Interventi e risorse. Il piano zootecnico partirà nella seconda metà del 2004. Il regime dei premi avrà una durata quinquennale e disporrà complessivamente di 31 milioni di cinque delle sei misure. Un’altra misura – che riguarda interventi specifici per lo sviluppo dell’ippicoltura – beneficerà delle apposite risorse che annualmente saranno assegnate alle Regioni dall’Unire. La prima misura prevede contributi per investimeni materiali ed immateriali nelle aziende di ovicaprini e di bovini da latte. L’erogazione dei contributi è subordinata alla presentazione di progetti organici che prevedano, ad esempio, l’introduzione di sistemi di tracciabilità, la stipula di contratti di filiera, l’adozione di marchi di qualità. In questo ambito si potranno sviluppare le valenze della zootecnia anche in chiave paesaggistica e turistica, in particolare con il mantenimento ed il miglioramento dei pascoli, anche attraverso l’erogazione di premi rapportati agli ettari. Con la seconda misura si punta a favorire l’aggregazione degli operatori economici sul terreno delle produzioni di qualità: i contributi serviranno a coprire le spese per costituire organismi associativi e consortili.
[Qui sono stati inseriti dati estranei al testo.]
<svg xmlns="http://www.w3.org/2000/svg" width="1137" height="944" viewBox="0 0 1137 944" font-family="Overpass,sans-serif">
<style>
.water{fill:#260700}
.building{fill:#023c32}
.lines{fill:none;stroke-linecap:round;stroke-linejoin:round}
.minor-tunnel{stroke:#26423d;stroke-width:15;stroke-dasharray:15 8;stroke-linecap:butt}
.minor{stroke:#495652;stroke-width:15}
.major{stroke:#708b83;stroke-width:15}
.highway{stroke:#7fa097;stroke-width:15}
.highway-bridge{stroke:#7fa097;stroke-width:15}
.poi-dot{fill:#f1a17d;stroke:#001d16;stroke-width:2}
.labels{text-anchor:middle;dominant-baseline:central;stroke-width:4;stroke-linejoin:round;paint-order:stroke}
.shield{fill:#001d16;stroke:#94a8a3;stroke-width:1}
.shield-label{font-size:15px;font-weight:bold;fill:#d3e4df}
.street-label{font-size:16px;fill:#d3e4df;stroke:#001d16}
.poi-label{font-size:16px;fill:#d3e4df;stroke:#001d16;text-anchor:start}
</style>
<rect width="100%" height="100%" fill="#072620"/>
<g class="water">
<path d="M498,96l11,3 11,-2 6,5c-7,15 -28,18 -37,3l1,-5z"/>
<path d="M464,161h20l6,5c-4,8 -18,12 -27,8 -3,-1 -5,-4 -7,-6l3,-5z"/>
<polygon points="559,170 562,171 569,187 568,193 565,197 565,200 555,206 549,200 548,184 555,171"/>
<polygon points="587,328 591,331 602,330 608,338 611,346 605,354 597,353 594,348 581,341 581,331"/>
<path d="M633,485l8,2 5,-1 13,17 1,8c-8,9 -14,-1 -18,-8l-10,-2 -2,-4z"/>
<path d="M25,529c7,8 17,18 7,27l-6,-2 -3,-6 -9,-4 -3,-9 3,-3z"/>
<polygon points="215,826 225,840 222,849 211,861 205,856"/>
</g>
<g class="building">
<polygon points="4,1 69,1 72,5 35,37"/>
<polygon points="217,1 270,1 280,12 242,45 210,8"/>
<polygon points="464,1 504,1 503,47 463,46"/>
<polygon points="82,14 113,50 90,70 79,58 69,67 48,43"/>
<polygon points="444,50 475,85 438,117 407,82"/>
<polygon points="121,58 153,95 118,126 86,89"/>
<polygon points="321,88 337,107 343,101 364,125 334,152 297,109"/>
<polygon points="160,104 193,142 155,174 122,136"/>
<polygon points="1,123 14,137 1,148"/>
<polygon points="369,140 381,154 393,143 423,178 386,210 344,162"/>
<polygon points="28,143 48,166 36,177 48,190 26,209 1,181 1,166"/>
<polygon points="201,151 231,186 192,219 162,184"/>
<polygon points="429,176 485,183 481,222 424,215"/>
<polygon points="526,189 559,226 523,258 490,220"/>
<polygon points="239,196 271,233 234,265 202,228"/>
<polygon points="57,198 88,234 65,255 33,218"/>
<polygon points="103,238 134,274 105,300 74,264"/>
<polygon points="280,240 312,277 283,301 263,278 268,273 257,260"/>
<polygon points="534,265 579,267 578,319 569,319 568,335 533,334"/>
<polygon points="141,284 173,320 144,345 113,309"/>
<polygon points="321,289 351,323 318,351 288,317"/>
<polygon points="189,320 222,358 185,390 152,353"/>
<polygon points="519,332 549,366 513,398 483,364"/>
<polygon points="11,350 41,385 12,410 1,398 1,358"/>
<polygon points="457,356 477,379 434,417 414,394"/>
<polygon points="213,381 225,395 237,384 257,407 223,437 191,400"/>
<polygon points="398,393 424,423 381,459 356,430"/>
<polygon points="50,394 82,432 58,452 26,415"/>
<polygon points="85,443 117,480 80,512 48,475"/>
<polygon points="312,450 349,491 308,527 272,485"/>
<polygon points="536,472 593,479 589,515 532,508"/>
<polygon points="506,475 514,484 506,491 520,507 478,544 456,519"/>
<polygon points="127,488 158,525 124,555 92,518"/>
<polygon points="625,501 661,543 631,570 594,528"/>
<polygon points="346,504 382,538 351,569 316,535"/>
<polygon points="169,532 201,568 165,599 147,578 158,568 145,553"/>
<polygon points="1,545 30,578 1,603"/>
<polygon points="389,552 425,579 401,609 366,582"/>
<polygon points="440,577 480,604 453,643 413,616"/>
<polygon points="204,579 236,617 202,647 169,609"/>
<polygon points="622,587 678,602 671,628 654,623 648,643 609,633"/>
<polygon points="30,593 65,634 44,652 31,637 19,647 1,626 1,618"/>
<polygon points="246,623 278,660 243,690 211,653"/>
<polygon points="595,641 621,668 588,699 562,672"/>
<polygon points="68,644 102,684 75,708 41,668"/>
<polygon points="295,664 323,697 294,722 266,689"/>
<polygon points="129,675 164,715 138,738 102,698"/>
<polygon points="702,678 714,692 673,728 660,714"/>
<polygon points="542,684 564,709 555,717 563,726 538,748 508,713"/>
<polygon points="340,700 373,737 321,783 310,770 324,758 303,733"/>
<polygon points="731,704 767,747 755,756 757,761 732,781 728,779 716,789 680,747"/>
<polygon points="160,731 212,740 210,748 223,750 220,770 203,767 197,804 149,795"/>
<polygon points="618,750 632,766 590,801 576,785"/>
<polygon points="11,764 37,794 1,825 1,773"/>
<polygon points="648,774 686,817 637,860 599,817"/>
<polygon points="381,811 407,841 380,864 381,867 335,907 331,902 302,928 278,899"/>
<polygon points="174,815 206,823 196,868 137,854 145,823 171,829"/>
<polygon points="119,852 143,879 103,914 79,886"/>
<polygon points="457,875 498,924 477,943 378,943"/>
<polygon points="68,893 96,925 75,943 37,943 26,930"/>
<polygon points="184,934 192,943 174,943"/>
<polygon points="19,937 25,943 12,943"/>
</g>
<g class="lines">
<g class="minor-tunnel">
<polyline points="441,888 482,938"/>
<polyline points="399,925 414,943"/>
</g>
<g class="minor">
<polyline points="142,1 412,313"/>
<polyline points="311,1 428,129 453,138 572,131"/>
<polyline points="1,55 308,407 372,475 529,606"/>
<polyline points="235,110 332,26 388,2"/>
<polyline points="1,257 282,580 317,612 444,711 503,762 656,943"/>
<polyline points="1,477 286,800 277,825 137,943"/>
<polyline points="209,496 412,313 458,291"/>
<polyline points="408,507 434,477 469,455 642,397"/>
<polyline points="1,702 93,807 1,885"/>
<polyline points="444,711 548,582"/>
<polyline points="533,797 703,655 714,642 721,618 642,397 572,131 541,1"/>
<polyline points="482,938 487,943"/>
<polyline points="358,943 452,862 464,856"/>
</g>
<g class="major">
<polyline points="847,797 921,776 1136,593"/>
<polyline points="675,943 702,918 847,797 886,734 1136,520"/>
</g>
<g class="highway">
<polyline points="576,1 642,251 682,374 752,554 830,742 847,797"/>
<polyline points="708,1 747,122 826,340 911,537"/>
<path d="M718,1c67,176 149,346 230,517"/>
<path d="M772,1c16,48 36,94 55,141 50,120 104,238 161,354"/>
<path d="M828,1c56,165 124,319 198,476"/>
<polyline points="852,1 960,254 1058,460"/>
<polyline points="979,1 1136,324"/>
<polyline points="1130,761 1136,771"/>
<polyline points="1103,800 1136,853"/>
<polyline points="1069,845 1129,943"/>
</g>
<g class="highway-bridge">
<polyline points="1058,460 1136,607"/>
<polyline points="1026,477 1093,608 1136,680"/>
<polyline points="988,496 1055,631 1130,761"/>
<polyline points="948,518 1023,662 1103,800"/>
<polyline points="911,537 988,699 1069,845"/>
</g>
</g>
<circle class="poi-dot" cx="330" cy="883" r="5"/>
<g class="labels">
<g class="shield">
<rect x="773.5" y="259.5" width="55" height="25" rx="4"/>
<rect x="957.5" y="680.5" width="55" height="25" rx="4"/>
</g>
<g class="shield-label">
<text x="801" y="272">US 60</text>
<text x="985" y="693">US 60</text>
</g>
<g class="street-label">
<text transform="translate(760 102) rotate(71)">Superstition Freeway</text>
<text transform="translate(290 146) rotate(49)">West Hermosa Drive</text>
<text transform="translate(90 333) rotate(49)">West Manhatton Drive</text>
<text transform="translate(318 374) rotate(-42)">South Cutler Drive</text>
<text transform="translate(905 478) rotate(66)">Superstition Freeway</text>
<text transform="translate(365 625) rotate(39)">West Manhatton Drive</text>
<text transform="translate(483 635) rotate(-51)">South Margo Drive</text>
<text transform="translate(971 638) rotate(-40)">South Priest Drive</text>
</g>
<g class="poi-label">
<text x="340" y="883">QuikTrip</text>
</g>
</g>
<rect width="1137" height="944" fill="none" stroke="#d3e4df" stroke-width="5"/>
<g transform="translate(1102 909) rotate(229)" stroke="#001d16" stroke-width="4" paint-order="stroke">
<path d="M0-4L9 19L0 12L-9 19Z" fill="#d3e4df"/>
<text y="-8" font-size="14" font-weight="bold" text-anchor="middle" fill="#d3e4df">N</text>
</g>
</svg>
La terza e la quarta misura riguardano rispettivamente le attività di promozione e assistenza tecnica e gli interventi "agroambientali". Di particolare rilievo gli interventi a favore dell’avvicendamento colturale nell’ambito dell’agricoltura integrata. Per questa strada si risponde a diverse esigenze: il consolidamento del marchio Agriqualità per i prodotti di agricoltura integrata, la maggiore disponibilità di fonti proteiche vegetali (obiettivo di grande importanza dopo che la Bse ha sollevato la questione dell’uso delle farine animali e delle relative conseguenze), la tutela di varietà colturali che rischiano di scomparire.
La quinta misura riguarda l’ippocoltura e contempla l’anagrafe equina, il miglioramento genetico e delle condizioni sanitarie, la formazione ai mestieri legati al cavallo, la certicazione di qualità, le attività didattiche. Tutto questo con l’obiettivo di fare dell’ippicoltura toscana un punto di riferimento nazionale ed europeo.
Infine l’ultima misura comprende varie tipologie di interventi, dai monitoraggi sulla qualità del latte e sulle produzioni di mangimi alla realizzazione dell’anagrafe ovina, dallo smaltimento delle carcasse alle iniziative per ridurre i danni della "lingua blu", dalle azioni per il miglioramento genetico agli incentivi per la stipula di polizze assicurative. Il piano ha già avuto il via libera da Bruxelles ed è immediatamente operativo. Già questa estate uscirà il bando per la misura 1, quello relativa agli investimenti materiali ed immateriali in azienda.